__Task statement__
Set down the data that follows, exactly and completely.

__Records for processing__
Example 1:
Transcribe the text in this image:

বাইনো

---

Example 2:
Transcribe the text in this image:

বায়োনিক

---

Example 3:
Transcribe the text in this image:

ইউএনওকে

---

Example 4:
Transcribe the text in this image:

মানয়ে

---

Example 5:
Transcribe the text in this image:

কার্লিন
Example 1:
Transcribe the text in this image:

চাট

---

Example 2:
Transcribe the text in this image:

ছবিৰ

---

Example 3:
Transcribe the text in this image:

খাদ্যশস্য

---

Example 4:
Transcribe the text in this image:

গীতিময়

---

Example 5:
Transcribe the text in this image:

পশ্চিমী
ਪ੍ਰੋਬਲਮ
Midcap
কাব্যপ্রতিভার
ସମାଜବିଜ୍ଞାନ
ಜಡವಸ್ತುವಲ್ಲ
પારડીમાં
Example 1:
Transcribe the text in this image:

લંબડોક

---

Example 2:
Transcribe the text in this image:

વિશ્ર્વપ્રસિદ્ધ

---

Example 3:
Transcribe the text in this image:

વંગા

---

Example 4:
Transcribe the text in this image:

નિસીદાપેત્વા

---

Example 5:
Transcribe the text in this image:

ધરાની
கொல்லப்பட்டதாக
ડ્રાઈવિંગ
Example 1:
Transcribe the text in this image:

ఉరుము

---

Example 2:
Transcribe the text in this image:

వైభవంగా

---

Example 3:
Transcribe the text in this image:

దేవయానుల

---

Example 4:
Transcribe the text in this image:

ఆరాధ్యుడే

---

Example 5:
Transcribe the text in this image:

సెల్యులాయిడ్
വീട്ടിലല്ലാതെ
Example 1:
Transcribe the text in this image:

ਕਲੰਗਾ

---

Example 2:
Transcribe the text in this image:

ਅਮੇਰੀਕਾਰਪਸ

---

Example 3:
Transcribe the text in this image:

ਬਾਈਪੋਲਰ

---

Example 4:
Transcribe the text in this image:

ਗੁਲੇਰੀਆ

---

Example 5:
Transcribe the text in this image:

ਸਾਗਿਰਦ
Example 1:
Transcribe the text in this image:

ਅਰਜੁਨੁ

__Result__
Example 1:
Transcribe the text in this image:

বাইনো

---

Example 2:
Transcribe the text in this image:

বায়োনিক

---

Example 3:
Transcribe the text in this image:

ইউএনওকে

---

Example 4:
Transcribe the text in this image:

মানয়ে

---

Example 5:
Transcribe the text in this image:

কার্লিন
Example 1:
Transcribe the text in this image:

চাট

---

Example 2:
Transcribe the text in this image:

ছবিৰ

---

Example 3:
Transcribe the text in this image:

খাদ্যশস্য

---

Example 4:
Transcribe the text in this image:

গীতিময়

---

Example 5:
Transcribe the text in this image:

পশ্চিমী
ਪ੍ਰੋਬਲਮ
Midcap
কাব্যপ্রতিভার
ସମାଜବିଜ୍ଞାନ
ಜಡವಸ್ತುವಲ್ಲ
પારડીમાં
Example 1:
Transcribe the text in this image:

લંબડોક

---

Example 2:
Transcribe the text in this image:

વિશ્ર્વપ્રસિદ્ધ

---

Example 3:
Transcribe the text in this image:

વંગા

---

Example 4:
Transcribe the text in this image:

નિસીદાપેત્વા

---

Example 5:
Transcribe the text in this image:

ધરાની
கொல்லப்பட்டதாக
ડ્રાઈવિંગ
Example 1:
Transcribe the text in this image:

ఉరుము

---

Example 2:
Transcribe the text in this image:

వైభవంగా

---

Example 3:
Transcribe the text in this image:

దేవయానుల

---

Example 4:
Transcribe the text in this image:

ఆరాధ్యుడే

---

Example 5:
Transcribe the text in this image:

సెల్యులాయిడ్
വീട്ടിലല്ലാതെ
Example 1:
Transcribe the text in this image:

ਕਲੰਗਾ

---

Example 2:
Transcribe the text in this image:

ਅਮੇਰੀਕਾਰਪਸ

---

Example 3:
Transcribe the text in this image:

ਬਾਈਪੋਲਰ

---

Example 4:
Transcribe the text in this image:

ਗੁਲੇਰੀਆ

---

Example 5:
Transcribe the text in this image:

ਸਾਗਿਰਦ
Example 1:
Transcribe the text in this image:

ਅਰਜੁਨੁ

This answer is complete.